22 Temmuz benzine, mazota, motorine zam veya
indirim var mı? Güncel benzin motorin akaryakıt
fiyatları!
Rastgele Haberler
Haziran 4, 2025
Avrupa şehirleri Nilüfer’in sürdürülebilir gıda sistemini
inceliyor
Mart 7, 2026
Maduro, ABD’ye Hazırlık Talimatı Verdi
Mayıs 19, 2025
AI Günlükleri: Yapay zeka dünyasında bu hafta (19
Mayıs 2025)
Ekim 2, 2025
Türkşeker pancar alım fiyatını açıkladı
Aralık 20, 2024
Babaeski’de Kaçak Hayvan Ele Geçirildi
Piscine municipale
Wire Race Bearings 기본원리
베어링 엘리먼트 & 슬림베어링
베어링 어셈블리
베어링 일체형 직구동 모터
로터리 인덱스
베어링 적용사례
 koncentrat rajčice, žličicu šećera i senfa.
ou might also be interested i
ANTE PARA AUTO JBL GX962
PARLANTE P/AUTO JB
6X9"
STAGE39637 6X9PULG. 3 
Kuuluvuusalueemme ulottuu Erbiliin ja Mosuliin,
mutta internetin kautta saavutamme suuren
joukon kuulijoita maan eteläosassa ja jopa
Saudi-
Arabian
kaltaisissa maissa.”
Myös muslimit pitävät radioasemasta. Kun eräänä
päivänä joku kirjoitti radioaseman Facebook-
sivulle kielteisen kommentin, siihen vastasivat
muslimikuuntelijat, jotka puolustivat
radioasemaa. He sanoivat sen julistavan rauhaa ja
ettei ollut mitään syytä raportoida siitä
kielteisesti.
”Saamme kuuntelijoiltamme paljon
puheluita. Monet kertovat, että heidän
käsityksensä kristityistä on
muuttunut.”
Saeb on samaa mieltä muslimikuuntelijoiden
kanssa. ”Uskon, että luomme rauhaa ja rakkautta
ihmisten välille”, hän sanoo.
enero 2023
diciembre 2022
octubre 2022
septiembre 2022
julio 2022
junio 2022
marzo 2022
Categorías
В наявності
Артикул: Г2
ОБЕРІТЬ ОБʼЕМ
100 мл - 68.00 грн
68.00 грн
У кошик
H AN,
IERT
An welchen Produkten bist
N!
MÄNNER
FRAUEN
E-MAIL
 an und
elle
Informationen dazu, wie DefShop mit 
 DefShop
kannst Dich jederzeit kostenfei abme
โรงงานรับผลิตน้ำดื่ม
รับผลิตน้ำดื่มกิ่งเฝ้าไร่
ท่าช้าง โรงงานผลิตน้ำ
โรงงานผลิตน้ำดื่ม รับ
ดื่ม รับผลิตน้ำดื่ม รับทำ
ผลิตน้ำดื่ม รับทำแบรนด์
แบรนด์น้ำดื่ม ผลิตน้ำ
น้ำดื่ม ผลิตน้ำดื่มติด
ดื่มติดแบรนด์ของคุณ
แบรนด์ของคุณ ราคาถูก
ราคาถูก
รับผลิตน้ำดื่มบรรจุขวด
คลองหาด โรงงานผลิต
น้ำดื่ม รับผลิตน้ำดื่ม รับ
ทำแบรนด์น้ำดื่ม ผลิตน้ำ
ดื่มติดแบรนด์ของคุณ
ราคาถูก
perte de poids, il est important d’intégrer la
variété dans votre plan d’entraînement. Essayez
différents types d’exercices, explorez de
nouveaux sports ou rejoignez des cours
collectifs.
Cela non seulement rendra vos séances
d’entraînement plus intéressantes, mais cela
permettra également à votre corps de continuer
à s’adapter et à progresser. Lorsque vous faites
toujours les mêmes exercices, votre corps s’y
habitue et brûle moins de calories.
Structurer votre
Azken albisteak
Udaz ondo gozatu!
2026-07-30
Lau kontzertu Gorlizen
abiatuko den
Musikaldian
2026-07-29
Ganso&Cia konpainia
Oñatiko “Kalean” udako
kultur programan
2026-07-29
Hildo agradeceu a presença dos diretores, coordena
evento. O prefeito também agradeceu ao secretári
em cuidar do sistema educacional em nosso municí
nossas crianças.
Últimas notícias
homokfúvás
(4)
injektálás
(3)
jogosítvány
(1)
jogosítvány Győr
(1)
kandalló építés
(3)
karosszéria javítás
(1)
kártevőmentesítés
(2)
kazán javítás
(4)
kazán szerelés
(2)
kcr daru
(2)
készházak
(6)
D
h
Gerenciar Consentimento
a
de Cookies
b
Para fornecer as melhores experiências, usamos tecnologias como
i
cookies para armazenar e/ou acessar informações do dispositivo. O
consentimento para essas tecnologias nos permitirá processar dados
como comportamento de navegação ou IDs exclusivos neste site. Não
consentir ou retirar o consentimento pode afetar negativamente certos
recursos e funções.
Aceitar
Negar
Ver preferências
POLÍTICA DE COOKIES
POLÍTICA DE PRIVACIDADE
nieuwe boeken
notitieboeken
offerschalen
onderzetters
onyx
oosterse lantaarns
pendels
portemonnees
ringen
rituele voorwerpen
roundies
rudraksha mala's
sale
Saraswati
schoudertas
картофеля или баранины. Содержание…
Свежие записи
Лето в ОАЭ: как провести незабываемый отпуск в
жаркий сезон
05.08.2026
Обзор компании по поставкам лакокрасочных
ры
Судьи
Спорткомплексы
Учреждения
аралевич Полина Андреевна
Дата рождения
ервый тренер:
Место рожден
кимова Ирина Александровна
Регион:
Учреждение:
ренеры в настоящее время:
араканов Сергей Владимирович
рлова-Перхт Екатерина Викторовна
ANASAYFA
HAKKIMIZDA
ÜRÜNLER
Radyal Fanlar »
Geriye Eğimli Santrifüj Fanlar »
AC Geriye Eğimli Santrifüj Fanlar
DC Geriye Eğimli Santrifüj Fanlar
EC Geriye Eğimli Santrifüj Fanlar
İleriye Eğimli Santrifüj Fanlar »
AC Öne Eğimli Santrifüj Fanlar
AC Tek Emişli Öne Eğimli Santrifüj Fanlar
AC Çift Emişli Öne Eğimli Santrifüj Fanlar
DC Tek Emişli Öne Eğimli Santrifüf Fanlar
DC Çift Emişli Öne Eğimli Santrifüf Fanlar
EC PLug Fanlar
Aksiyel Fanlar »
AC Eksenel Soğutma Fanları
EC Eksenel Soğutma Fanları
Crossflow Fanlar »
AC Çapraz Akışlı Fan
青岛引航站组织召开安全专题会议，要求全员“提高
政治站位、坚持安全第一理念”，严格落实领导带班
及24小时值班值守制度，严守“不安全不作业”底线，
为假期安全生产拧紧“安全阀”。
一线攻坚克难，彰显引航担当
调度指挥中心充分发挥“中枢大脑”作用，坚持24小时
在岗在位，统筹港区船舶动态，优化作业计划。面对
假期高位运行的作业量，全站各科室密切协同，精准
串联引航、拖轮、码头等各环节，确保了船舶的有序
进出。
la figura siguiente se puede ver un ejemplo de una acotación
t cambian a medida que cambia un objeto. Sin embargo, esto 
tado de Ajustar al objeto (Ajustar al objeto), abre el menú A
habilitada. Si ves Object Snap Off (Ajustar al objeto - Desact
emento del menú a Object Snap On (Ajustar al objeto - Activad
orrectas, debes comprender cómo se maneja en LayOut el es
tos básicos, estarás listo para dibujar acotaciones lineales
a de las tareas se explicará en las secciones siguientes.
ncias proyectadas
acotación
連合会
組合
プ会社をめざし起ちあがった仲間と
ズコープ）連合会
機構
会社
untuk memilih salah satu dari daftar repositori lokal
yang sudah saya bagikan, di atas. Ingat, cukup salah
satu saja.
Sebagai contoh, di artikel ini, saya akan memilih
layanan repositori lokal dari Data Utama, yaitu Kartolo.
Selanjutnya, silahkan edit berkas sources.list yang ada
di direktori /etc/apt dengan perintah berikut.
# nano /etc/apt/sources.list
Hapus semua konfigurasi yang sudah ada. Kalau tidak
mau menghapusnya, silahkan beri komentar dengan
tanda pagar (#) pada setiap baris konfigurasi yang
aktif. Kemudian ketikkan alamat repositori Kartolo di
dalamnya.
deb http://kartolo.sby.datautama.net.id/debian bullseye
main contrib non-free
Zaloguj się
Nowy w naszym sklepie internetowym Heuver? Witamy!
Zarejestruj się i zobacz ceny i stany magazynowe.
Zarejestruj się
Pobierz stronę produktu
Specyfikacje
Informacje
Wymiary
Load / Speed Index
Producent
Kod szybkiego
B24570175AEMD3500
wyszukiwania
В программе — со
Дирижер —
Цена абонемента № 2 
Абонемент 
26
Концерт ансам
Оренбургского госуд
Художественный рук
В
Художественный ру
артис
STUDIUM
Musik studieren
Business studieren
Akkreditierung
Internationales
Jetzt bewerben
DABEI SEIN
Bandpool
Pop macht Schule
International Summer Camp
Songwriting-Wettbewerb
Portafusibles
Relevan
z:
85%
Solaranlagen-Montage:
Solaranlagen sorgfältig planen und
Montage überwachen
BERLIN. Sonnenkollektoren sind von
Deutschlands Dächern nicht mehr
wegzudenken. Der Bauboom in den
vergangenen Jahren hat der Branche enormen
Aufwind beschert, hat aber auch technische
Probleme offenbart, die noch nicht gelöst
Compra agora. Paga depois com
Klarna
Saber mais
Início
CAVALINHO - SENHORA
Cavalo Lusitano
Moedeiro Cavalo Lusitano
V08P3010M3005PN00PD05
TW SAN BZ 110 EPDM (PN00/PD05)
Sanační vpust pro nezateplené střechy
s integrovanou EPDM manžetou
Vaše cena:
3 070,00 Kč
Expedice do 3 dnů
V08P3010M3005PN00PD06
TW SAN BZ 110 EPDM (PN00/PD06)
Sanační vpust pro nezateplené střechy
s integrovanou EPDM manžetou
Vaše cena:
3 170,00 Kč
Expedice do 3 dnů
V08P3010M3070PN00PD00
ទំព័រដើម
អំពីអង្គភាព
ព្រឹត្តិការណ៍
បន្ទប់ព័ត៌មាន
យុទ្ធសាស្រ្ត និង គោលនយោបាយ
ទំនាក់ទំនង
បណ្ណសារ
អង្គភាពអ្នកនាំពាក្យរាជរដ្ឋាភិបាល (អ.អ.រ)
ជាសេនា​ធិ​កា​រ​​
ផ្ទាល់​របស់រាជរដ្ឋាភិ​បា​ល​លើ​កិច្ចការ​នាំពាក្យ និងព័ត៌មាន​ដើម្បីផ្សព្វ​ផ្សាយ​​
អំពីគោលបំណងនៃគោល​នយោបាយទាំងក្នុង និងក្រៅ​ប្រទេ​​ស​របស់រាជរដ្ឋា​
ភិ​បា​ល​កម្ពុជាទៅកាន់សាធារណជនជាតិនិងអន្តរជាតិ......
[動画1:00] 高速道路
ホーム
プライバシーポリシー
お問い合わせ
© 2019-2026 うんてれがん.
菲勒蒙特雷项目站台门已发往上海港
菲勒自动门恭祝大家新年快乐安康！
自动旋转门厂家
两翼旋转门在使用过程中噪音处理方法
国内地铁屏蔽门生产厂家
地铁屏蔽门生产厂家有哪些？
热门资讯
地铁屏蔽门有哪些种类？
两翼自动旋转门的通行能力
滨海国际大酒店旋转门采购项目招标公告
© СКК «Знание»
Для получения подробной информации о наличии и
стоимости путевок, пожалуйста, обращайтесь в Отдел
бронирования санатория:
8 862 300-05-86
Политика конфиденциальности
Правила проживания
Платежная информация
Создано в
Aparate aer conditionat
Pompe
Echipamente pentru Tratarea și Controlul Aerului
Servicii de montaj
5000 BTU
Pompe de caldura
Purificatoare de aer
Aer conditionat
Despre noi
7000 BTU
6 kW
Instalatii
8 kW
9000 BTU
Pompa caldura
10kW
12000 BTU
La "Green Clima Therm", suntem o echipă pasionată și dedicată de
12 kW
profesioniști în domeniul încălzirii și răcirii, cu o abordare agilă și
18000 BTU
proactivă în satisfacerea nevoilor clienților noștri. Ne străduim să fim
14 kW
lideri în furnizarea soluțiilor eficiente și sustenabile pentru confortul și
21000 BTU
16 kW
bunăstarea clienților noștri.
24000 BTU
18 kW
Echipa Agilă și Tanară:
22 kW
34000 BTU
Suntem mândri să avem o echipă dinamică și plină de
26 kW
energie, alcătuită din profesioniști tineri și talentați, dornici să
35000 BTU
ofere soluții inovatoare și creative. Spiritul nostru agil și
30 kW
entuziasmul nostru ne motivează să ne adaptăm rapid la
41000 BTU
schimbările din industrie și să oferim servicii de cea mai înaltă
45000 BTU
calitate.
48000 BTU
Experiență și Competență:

# What you will do:
Reproduce the stretch of the records from the start through the line containing "น้ำดื่ม ผลิตน้ำดื่มติด", verbatim and with that final line included. Give nothing beyond that stretch.

# Completed task:
22 Temmuz benzine, mazota, motorine zam veya
indirim var mı? Güncel benzin motorin akaryakıt
fiyatları!
Rastgele Haberler
Haziran 4, 2025
Avrupa şehirleri Nilüfer’in sürdürülebilir gıda sistemini
inceliyor
Mart 7, 2026
Maduro, ABD’ye Hazırlık Talimatı Verdi
Mayıs 19, 2025
AI Günlükleri: Yapay zeka dünyasında bu hafta (19
Mayıs 2025)
Ekim 2, 2025
Türkşeker pancar alım fiyatını açıkladı
Aralık 20, 2024
Babaeski’de Kaçak Hayvan Ele Geçirildi
Piscine municipale
Wire Race Bearings 기본원리
베어링 엘리먼트 & 슬림베어링
베어링 어셈블리
베어링 일체형 직구동 모터
로터리 인덱스
베어링 적용사례
 koncentrat rajčice, žličicu šećera i senfa.
ou might also be interested i
ANTE PARA AUTO JBL GX962
PARLANTE P/AUTO JB
6X9"
STAGE39637 6X9PULG. 3 
Kuuluvuusalueemme ulottuu Erbiliin ja Mosuliin,
mutta internetin kautta saavutamme suuren
joukon kuulijoita maan eteläosassa ja jopa
Saudi-
Arabian
kaltaisissa maissa.”
Myös muslimit pitävät radioasemasta. Kun eräänä
päivänä joku kirjoitti radioaseman Facebook-
sivulle kielteisen kommentin, siihen vastasivat
muslimikuuntelijat, jotka puolustivat
radioasemaa. He sanoivat sen julistavan rauhaa ja
ettei ollut mitään syytä raportoida siitä
kielteisesti.
”Saamme kuuntelijoiltamme paljon
puheluita. Monet kertovat, että heidän
käsityksensä kristityistä on
muuttunut.”
Saeb on samaa mieltä muslimikuuntelijoiden
kanssa. ”Uskon, että luomme rauhaa ja rakkautta
ihmisten välille”, hän sanoo.
enero 2023
diciembre 2022
octubre 2022
septiembre 2022
julio 2022
junio 2022
marzo 2022
Categorías
В наявності
Артикул: Г2
ОБЕРІТЬ ОБʼЕМ
100 мл - 68.00 грн
68.00 грн
У кошик
H AN,
IERT
An welchen Produkten bist
N!
MÄNNER
FRAUEN
E-MAIL
 an und
elle
Informationen dazu, wie DefShop mit 
 DefShop
kannst Dich jederzeit kostenfei abme
โรงงานรับผลิตน้ำดื่ม
รับผลิตน้ำดื่มกิ่งเฝ้าไร่
ท่าช้าง โรงงานผลิตน้ำ
โรงงานผลิตน้ำดื่ม รับ
ดื่ม รับผลิตน้ำดื่ม รับทำ
ผลิตน้ำดื่ม รับทำแบรนด์
แบรนด์น้ำดื่ม ผลิตน้ำ
น้ำดื่ม ผลิตน้ำดื่มติด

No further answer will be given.